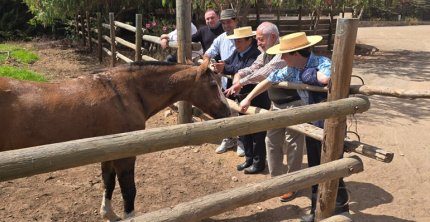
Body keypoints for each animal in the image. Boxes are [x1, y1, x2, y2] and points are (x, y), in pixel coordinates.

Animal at [0, 58, 232, 221]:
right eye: (213, 85)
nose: (227, 112)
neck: (126, 92)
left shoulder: (108, 151)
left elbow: (108, 183)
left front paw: (108, 214)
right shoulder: (125, 155)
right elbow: (129, 191)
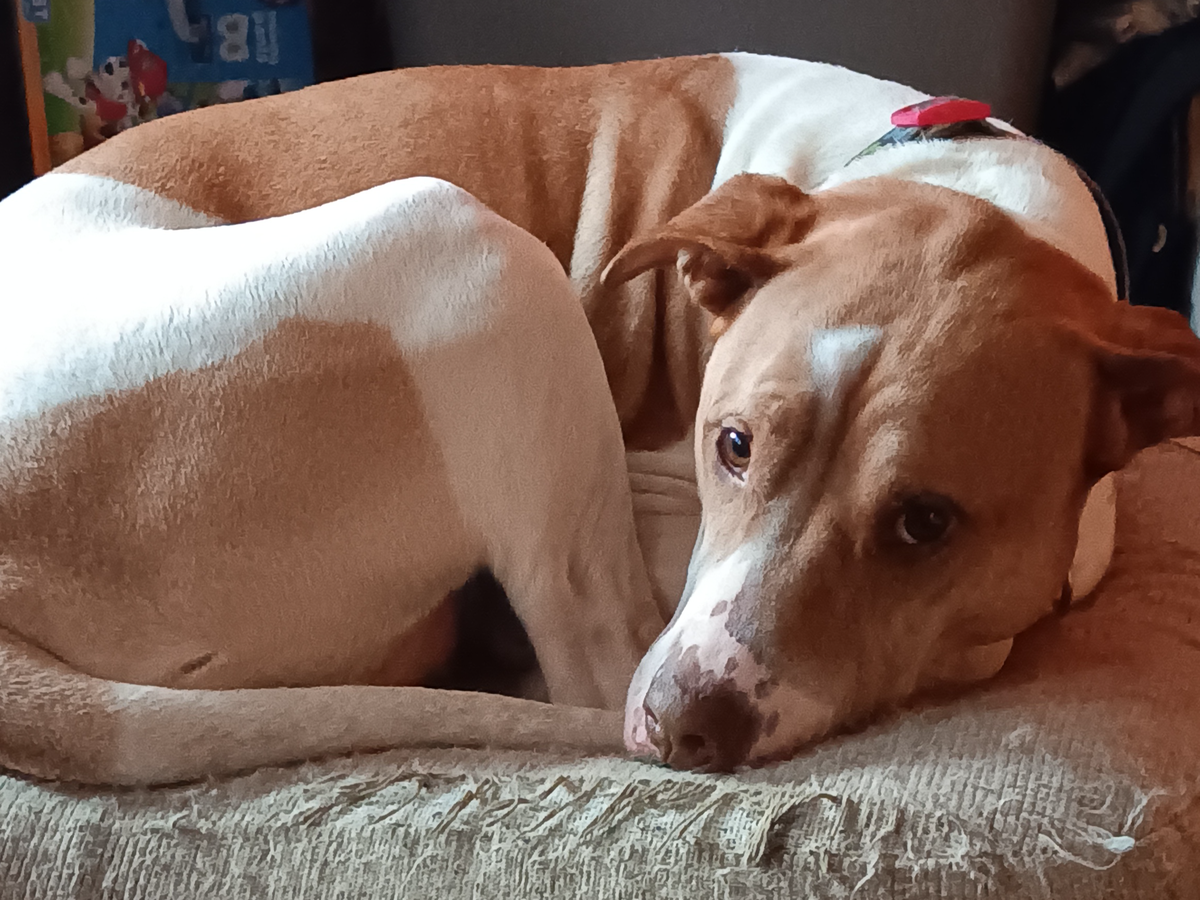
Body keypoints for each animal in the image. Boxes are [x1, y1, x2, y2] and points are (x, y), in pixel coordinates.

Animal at [3, 52, 1199, 782]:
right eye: (732, 444)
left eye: (926, 524)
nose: (686, 725)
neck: (959, 173)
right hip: (464, 246)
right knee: (590, 655)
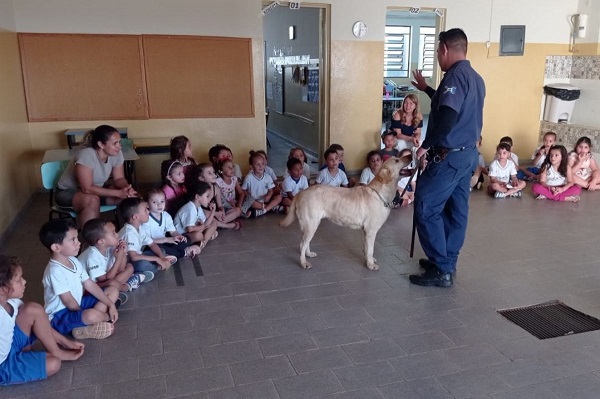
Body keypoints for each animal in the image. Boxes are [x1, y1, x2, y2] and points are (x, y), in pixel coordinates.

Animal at [280, 155, 412, 270]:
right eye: (397, 160)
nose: (410, 155)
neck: (380, 193)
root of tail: (300, 193)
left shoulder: (366, 231)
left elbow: (366, 248)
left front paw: (368, 259)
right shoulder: (371, 230)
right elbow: (370, 249)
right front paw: (370, 264)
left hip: (311, 224)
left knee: (305, 242)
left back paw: (309, 254)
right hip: (311, 223)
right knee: (302, 244)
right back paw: (303, 262)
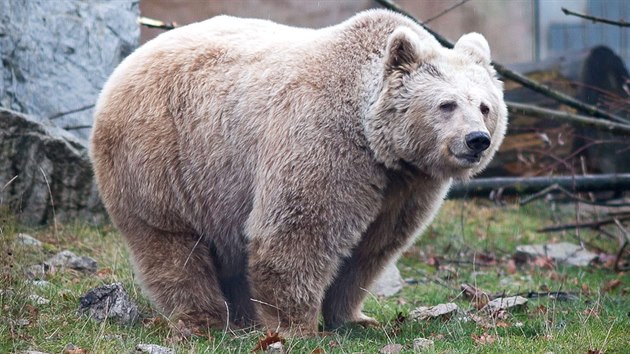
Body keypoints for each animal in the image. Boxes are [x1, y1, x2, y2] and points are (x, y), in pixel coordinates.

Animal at [90, 8, 508, 334]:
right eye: (446, 104)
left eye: (485, 106)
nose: (476, 140)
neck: (379, 142)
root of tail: (126, 65)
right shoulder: (324, 140)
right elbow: (299, 231)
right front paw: (297, 326)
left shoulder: (405, 187)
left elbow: (373, 248)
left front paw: (356, 318)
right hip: (161, 153)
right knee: (171, 243)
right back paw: (205, 318)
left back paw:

• _Work to complete_
The reply should hold every record, unchanged, and no pictures.

• _Written response_
Body keypoints for each animal in the image. Boxes are [x1, y1, x2, y2] and points are (x, y), in pixel coordinates.

Animal at [0, 58, 232, 221]:
right eye: (213, 85)
nose: (227, 112)
neck: (126, 92)
left shoulder: (108, 151)
left elbow: (108, 183)
left front paw: (108, 214)
right shoulder: (125, 155)
right elbow: (129, 191)
Body keypoints for each animal in the image. Boxes are [x1, y1, x2, y2] and points are (x, y), in pixel coordinates.

Animal at [3, 52, 1199, 782]:
right eye: (732, 444)
left eye: (926, 524)
nose: (686, 725)
neck: (959, 173)
right hip: (464, 246)
right knee: (590, 655)
Body keypoints for each animal in the image. Boxes are [x1, y1, x2, y2] and points are (x, y), in pixel coordinates.

Animal at [280, 155, 412, 270]:
right eye: (397, 160)
nose: (410, 155)
neck: (380, 193)
root of tail: (300, 193)
left shoulder: (366, 231)
left elbow: (366, 248)
left front paw: (368, 259)
right shoulder: (371, 230)
right elbow: (370, 249)
right front paw: (370, 264)
left hip: (311, 224)
left knee: (305, 242)
left back paw: (309, 254)
right hip: (311, 223)
right knee: (302, 244)
right back paw: (303, 262)
Body keypoints for each animal in the image. Boxes are [x1, y1, x2, y2] and points are (x, y), in pixel coordinates.

Animal at [90, 8, 508, 334]:
right eye: (446, 104)
left eye: (485, 106)
nose: (476, 140)
neck: (379, 142)
root of tail: (126, 65)
right shoulder: (324, 140)
right elbow: (299, 231)
right front paw: (297, 326)
left shoulder: (405, 187)
left elbow: (373, 248)
left front paw: (356, 318)
right hip: (161, 153)
right knee: (171, 243)
right back paw: (205, 318)
left back paw:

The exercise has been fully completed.